How bad flooding gets this spring is largely going to depend on what gets added to the moisture already present, Gillispie said.
“The biggest thing is going to be how much snowpack we build up over the next, say, about two months or so into early spring,” he said. “Right now, the snowpack is not terribly bad, particularly south of I-90. There’s not a whole lot of snow.”
Snowpack conditions to the south of I-90 in southeast South Dakota run from around 4-10 inches of snowpack while north of I-90, it’s around 15-20 inches.
“There’s some water sitting out there, but the big factor going forward is how much additional water we add to that snowpack that’s out there,” Gillispie said. “And of course, as we get closer to late February and March, how fast is that snowpack going to melt and how much additional rain do we get?”
Gillispie said that, while flooding is expected to some degree, there is one scenario that would be close to ideal for the region.
“The best-case scenario would be we don’t get much additional snowfall and we have some warmer-than-normal temperatures through the rest of winter into the early spring that melt that snowpack off slowly over a four- to five-week period, as opposed to a fast warm up when we get into March,” he said.
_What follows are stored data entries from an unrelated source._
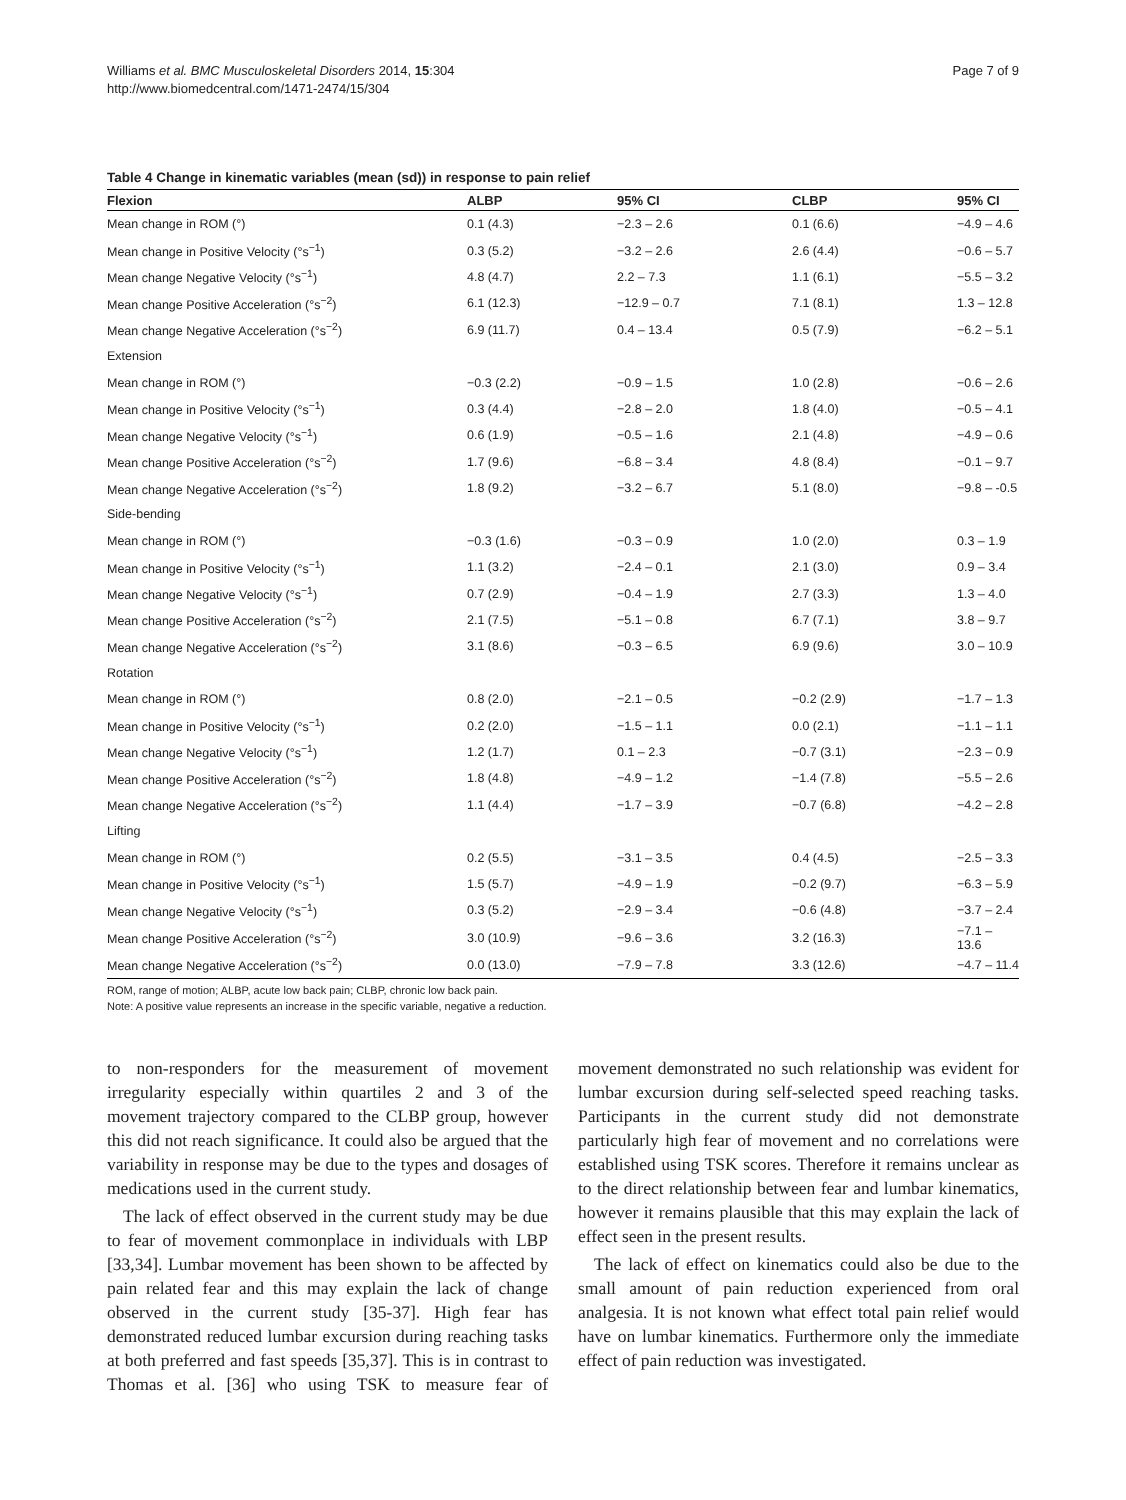Williams et al. BMC Musculoskeletal Disorders 2014, 15:304
http://www.biomedcentral.com/1471-2474/15/304
Page 7 of 9
Table 4 Change in kinematic variables (mean (sd)) in response to pain relief
| Flexion | ALBP | 95% CI | CLBP | 95% CI |
| --- | --- | --- | --- | --- |
| Mean change in ROM (°) | 0.1 (4.3) | −2.3 – 2.6 | 0.1 (6.6) | −4.9 – 4.6 |
| Mean change in Positive Velocity (°s<sup>−1</sup>) | 0.3 (5.2) | −3.2 – 2.6 | 2.6 (4.4) | −0.6 – 5.7 |
| Mean change Negative Velocity (°s<sup>−1</sup>) | 4.8 (4.7) | 2.2 – 7.3 | 1.1 (6.1) | −5.5 – 3.2 |
| Mean change Positive Acceleration (°s<sup>−2</sup>) | 6.1 (12.3) | −12.9 – 0.7 | 7.1 (8.1) | 1.3 – 12.8 |
| Mean change Negative Acceleration (°s<sup>−2</sup>) | 6.9 (11.7) | 0.4 – 13.4 | 0.5 (7.9) | −6.2 – 5.1 |
| Extension | | | | |
| Mean change in ROM (°) | −0.3 (2.2) | −0.9 – 1.5 | 1.0 (2.8) | −0.6 – 2.6 |
| Mean change in Positive Velocity (°s<sup>−1</sup>) | 0.3 (4.4) | −2.8 – 2.0 | 1.8 (4.0) | −0.5 – 4.1 |
| Mean change Negative Velocity (°s<sup>−1</sup>) | 0.6 (1.9) | −0.5 – 1.6 | 2.1 (4.8) | −4.9 – 0.6 |
| Mean change Positive Acceleration (°s<sup>−2</sup>) | 1.7 (9.6) | −6.8 – 3.4 | 4.8 (8.4) | −0.1 – 9.7 |
| Mean change Negative Acceleration (°s<sup>−2</sup>) | 1.8 (9.2) | −3.2 – 6.7 | 5.1 (8.0) | −9.8 – -0.5 |
| Side-bending | | | | |
| Mean change in ROM (°) | −0.3 (1.6) | −0.3 – 0.9 | 1.0 (2.0) | 0.3 – 1.9 |
| Mean change in Positive Velocity (°s<sup>−1</sup>) | 1.1 (3.2) | −2.4 – 0.1 | 2.1 (3.0) | 0.9 – 3.4 |
| Mean change Negative Velocity (°s<sup>−1</sup>) | 0.7 (2.9) | −0.4 – 1.9 | 2.7 (3.3) | 1.3 – 4.0 |
| Mean change Positive Acceleration (°s<sup>−2</sup>) | 2.1 (7.5) | −5.1 – 0.8 | 6.7 (7.1) | 3.8 – 9.7 |
| Mean change Negative Acceleration (°s<sup>−2</sup>) | 3.1 (8.6) | −0.3 – 6.5 | 6.9 (9.6) | 3.0 – 10.9 |
| Rotation | | | | |
| Mean change in ROM (°) | 0.8 (2.0) | −2.1 – 0.5 | −0.2 (2.9) | −1.7 – 1.3 |
| Mean change in Positive Velocity (°s<sup>−1</sup>) | 0.2 (2.0) | −1.5 – 1.1 | 0.0 (2.1) | −1.1 – 1.1 |
| Mean change Negative Velocity (°s<sup>−1</sup>) | 1.2 (1.7) | 0.1 – 2.3 | −0.7 (3.1) | −2.3 – 0.9 |
| Mean change Positive Acceleration (°s<sup>−2</sup>) | 1.8 (4.8) | −4.9 – 1.2 | −1.4 (7.8) | −5.5 – 2.6 |
| Mean change Negative Acceleration (°s<sup>−2</sup>) | 1.1 (4.4) | −1.7 – 3.9 | −0.7 (6.8) | −4.2 – 2.8 |
| Lifting | | | | |
| Mean change in ROM (°) | 0.2 (5.5) | −3.1 – 3.5 | 0.4 (4.5) | −2.5 – 3.3 |
| Mean change in Positive Velocity (°s<sup>−1</sup>) | 1.5 (5.7) | −4.9 – 1.9 | −0.2 (9.7) | −6.3 – 5.9 |
| Mean change Negative Velocity (°s<sup>−1</sup>) | 0.3 (5.2) | −2.9 – 3.4 | −0.6 (4.8) | −3.7 – 2.4 |
| Mean change Positive Acceleration (°s<sup>−2</sup>) | 3.0 (10.9) | −9.6 – 3.6 | 3.2 (16.3) | −7.1 – 13.6 |
| Mean change Negative Acceleration (°s<sup>−2</sup>) | 0.0 (13.0) | −7.9 – 7.8 | 3.3 (12.6) | −4.7 – 11.4 |
ROM, range of motion; ALBP, acute low back pain; CLBP, chronic low back pain.
Note: A positive value represents an increase in the specific variable, negative a reduction.
to non-responders for the measurement of movement irregularity especially within quartiles 2 and 3 of the movement trajectory compared to the CLBP group, however this did not reach significance. It could also be argued that the variability in response may be due to the types and dosages of medications used in the current study.
The lack of effect observed in the current study may be due to fear of movement commonplace in individuals with LBP [33,34]. Lumbar movement has been shown to be affected by pain related fear and this may explain the lack of change observed in the current study [35-37]. High fear has demonstrated reduced lumbar excursion during reaching tasks at both preferred and fast speeds [35,37]. This is in contrast to Thomas et al. [36] who using TSK to measure fear of movement demonstrated no such relationship was evident for lumbar excursion during self-selected speed reaching tasks. Participants in the current study did not demonstrate particularly high fear of movement and no correlations were established using TSK scores. Therefore it remains unclear as to the direct relationship between fear and lumbar kinematics, however it remains plausible that this may explain the lack of effect seen in the present results.
The lack of effect on kinematics could also be due to the small amount of pain reduction experienced from oral analgesia. It is not known what effect total pain relief would have on lumbar kinematics. Furthermore only the immediate effect of pain reduction was investigated.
In the short term, he said that some of that is in the forecast.
“The next couple of weeks looks like we’re probably going to be on the warmer side,” he said. “There’s not any big threat of a lot of cold air coming back in again — at least into early February. Precipitation right now looks pretty close to normal.”
However, he said that longer-term outlooks still point towards below-normal temperatures in the next couple of months with precipitation largely hovering around normal.
Gillispie said that now is the time to prepare for spring flooding issues.
“Hopefully, we’re not going to see the kind of record flooding we saw last year,” he said. “But the fact that we’re starting out so wet and the rivers are starting out so high, even normal precipitation is going to give us worse-than-normal flooding this spring. If you had issues with anything flooding that is movable that you can move to higher ground, that kind of thing you can do.”
He added that it’s also the time of year to look into flood insurance.
“If you’re not flooded right now, look into flood insurance,” he said. “You have to have that policy in place for 30 days through the National Flood Insurance Program.”